Già, perché il disegno era il vero fondamento dell’arte. Scriveva nel 1548 l’eccentrico pittore Pontormo in una lettera a Benedetto Varchi in merito alla disputa su «quale sia più nobile, la pittura o la scultura»: «una cosa sola c’è che è nobile, che è el suo fondamento: e questo si è el disegno». E non solo per i toscani, ma per tutti i grandi artisti, veneti, padani, umbri, o di altre aree, come dimostrano i fogli esposti, dal levigato Suonatore di “diaoulos” del ferrarese Lorenzo Costa alla Madonna in trono, martiri e angeli dei veneziani Vittore e Benedetto Carpaccio ad altri ancora.
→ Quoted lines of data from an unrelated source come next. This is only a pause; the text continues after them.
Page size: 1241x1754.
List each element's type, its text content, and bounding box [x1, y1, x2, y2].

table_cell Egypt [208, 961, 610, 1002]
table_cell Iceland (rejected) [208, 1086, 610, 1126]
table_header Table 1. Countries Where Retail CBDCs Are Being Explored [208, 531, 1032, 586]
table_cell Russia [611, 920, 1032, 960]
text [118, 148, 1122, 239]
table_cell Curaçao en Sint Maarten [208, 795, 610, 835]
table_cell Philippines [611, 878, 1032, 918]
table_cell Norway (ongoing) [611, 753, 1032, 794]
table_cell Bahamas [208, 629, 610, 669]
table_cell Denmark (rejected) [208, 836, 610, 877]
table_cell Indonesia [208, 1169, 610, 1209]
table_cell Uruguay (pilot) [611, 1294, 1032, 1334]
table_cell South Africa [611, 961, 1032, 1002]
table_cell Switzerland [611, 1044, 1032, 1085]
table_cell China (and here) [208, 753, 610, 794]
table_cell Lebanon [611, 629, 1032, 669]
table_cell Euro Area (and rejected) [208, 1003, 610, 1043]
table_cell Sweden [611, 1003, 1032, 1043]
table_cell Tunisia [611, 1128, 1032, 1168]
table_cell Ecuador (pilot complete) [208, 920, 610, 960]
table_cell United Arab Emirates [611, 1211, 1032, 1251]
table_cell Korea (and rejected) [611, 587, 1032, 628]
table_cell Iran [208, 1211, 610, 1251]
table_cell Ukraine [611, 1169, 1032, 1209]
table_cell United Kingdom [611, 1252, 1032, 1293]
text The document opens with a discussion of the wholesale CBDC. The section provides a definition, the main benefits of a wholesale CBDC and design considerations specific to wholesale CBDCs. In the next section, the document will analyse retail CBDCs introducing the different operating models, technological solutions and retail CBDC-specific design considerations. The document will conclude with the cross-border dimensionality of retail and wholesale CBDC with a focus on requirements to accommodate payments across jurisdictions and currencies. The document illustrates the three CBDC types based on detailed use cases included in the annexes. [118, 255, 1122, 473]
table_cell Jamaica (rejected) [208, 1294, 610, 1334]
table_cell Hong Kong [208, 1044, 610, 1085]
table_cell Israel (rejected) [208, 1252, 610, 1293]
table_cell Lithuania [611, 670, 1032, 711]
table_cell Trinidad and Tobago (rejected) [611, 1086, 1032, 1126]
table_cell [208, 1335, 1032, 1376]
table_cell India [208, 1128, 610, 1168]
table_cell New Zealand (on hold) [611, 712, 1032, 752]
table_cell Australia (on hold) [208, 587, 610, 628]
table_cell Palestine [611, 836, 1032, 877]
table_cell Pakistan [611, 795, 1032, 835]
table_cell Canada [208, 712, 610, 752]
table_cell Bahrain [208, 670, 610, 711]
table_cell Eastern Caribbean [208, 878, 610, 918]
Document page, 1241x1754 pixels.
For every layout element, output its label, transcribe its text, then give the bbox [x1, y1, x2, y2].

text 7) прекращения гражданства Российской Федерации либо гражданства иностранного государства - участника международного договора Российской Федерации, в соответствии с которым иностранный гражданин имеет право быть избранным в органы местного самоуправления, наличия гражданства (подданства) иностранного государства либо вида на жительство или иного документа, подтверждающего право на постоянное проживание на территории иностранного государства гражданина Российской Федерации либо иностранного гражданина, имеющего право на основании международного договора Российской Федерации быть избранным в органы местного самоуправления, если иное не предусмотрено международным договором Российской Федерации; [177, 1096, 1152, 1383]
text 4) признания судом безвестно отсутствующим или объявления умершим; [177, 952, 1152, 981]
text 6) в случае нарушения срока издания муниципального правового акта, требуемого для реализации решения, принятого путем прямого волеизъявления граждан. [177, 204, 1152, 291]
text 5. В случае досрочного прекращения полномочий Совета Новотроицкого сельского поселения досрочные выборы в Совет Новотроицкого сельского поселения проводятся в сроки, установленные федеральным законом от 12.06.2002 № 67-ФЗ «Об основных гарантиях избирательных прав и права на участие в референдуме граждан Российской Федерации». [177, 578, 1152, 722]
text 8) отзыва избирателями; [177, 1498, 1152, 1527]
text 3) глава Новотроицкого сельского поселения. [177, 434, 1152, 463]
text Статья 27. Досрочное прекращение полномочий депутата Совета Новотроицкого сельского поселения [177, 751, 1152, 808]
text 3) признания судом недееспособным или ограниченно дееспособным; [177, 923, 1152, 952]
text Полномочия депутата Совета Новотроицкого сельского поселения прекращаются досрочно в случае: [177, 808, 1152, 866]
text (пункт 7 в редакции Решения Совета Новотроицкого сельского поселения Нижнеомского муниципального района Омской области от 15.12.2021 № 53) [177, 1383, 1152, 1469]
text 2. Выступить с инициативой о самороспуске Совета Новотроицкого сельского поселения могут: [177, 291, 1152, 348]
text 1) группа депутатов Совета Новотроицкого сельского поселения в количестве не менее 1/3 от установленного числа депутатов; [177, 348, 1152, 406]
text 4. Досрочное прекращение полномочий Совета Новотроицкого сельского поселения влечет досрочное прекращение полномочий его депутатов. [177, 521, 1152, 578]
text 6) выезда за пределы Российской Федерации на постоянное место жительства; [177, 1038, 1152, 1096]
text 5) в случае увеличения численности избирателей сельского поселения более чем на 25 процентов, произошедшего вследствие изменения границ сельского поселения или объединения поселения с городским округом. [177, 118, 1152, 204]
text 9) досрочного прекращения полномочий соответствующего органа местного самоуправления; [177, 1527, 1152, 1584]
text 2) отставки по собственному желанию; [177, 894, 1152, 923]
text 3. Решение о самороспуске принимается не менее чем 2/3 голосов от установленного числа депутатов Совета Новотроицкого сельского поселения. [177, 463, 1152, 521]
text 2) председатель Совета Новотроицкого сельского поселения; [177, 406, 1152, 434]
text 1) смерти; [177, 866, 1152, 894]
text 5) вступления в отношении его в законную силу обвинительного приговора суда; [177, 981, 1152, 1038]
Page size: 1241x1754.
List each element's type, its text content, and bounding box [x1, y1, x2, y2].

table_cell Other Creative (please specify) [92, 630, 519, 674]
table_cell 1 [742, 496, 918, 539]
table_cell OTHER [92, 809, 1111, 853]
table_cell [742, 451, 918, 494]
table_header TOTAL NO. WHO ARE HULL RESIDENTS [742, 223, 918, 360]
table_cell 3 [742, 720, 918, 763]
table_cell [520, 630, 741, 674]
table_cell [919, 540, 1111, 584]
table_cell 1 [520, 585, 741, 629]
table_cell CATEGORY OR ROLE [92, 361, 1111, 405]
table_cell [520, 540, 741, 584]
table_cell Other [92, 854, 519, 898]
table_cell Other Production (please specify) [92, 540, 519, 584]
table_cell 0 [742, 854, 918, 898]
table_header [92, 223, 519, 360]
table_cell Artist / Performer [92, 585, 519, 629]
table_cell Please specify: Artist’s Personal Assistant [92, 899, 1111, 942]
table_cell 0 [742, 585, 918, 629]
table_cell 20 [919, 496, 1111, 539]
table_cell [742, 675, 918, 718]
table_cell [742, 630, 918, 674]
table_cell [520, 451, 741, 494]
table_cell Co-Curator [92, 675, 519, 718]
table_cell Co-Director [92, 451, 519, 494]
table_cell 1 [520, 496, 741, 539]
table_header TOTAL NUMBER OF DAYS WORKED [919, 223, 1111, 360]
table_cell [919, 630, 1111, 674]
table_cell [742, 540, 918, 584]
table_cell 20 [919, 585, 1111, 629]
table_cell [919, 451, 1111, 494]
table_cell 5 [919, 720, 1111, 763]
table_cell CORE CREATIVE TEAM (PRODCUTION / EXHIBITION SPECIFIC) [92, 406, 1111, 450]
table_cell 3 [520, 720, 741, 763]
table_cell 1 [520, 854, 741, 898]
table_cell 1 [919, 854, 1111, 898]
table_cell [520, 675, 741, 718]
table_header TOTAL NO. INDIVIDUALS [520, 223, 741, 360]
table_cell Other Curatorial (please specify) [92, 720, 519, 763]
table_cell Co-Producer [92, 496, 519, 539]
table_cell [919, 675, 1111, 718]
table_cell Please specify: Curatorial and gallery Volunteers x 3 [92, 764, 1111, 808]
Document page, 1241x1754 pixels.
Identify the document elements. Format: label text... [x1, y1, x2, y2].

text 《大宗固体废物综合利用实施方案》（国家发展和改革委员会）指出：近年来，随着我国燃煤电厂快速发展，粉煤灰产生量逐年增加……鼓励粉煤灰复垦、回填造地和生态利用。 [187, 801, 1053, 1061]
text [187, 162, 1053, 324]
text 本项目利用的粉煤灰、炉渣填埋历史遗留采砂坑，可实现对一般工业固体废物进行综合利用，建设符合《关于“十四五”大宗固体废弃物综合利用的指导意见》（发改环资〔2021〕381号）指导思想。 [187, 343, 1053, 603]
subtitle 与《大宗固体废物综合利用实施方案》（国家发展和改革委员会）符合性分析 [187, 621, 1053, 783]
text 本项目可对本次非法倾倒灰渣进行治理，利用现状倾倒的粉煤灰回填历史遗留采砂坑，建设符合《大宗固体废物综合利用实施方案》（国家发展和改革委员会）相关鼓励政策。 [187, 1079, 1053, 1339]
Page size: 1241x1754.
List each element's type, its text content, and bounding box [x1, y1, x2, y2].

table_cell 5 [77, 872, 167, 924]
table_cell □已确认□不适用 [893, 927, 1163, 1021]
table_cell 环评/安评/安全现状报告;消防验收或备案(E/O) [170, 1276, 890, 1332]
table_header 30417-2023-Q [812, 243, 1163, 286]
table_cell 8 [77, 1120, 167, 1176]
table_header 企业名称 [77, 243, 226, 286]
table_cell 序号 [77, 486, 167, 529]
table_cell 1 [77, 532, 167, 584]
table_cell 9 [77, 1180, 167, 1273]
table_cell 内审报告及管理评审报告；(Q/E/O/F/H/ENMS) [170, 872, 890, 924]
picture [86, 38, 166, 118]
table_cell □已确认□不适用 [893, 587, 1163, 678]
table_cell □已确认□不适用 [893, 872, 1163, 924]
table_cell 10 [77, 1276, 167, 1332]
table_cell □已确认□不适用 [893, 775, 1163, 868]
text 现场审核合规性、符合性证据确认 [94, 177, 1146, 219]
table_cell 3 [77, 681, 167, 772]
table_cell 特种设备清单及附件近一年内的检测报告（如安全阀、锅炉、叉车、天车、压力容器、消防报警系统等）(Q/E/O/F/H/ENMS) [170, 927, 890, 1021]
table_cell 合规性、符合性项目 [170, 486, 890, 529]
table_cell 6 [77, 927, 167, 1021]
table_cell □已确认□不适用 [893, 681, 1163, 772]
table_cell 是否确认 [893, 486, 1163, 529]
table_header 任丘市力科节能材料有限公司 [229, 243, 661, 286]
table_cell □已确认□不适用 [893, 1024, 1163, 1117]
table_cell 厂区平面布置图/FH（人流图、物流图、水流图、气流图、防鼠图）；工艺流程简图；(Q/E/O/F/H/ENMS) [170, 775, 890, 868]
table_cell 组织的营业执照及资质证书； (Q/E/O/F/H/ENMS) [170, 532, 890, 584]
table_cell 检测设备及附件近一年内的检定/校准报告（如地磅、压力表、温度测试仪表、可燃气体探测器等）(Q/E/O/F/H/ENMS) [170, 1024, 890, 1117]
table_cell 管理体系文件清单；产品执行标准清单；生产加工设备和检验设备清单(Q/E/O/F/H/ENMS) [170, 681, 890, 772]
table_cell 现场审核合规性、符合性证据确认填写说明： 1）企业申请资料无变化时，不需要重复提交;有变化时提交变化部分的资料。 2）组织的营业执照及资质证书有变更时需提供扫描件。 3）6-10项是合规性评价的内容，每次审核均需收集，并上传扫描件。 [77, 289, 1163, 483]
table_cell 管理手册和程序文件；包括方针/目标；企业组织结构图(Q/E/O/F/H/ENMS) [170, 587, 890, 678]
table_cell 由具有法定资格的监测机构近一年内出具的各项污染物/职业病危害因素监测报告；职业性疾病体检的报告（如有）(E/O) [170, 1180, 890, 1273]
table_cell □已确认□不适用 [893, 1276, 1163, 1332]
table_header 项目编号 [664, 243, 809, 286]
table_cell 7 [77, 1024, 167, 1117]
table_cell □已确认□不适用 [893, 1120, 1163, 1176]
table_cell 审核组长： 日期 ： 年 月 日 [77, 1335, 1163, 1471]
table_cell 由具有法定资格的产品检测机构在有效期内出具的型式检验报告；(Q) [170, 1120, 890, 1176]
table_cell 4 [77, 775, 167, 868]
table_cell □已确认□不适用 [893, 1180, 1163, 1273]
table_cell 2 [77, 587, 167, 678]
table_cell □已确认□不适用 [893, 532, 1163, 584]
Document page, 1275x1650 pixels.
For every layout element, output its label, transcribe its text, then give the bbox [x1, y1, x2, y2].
Capolavori e fogli di bottega, spesso utilizzati anche da artisti diversi, rappresentano il vivace repertorio delle botteghe del tempo: studi preparatori, schizzi, disegni dal naturale o dal modello, elaborazioni autonome, esercitazioni, copie e derivazioni. E, grazie alle indagini scientifiche svolte dai laboratori di restauro del Kupferstich-Kabinett e della Gemäldegalerie Alte Meister di Dresda, si conoscono adesso le tecniche raffinate e i materiali usati, dalle carte preparate e colorate alle punte metalliche, fatte con leghe d’argento, di stagno, d’oro, dagli inchiostri, ottenuti da cenere e fumo, alle penne e ai pennelli fini e sofisticati.
mtazartes@tiscali.it
LA MOSTRA
Botticelli, Verrocchio e oltre. Disegni italiani

del Quattrocento

nelle collezioni reali di Dresda
Firenze, Istituto Universitario olandese di Storia dell’arte, Viale Torricelli 5 (sino al 5 novembre).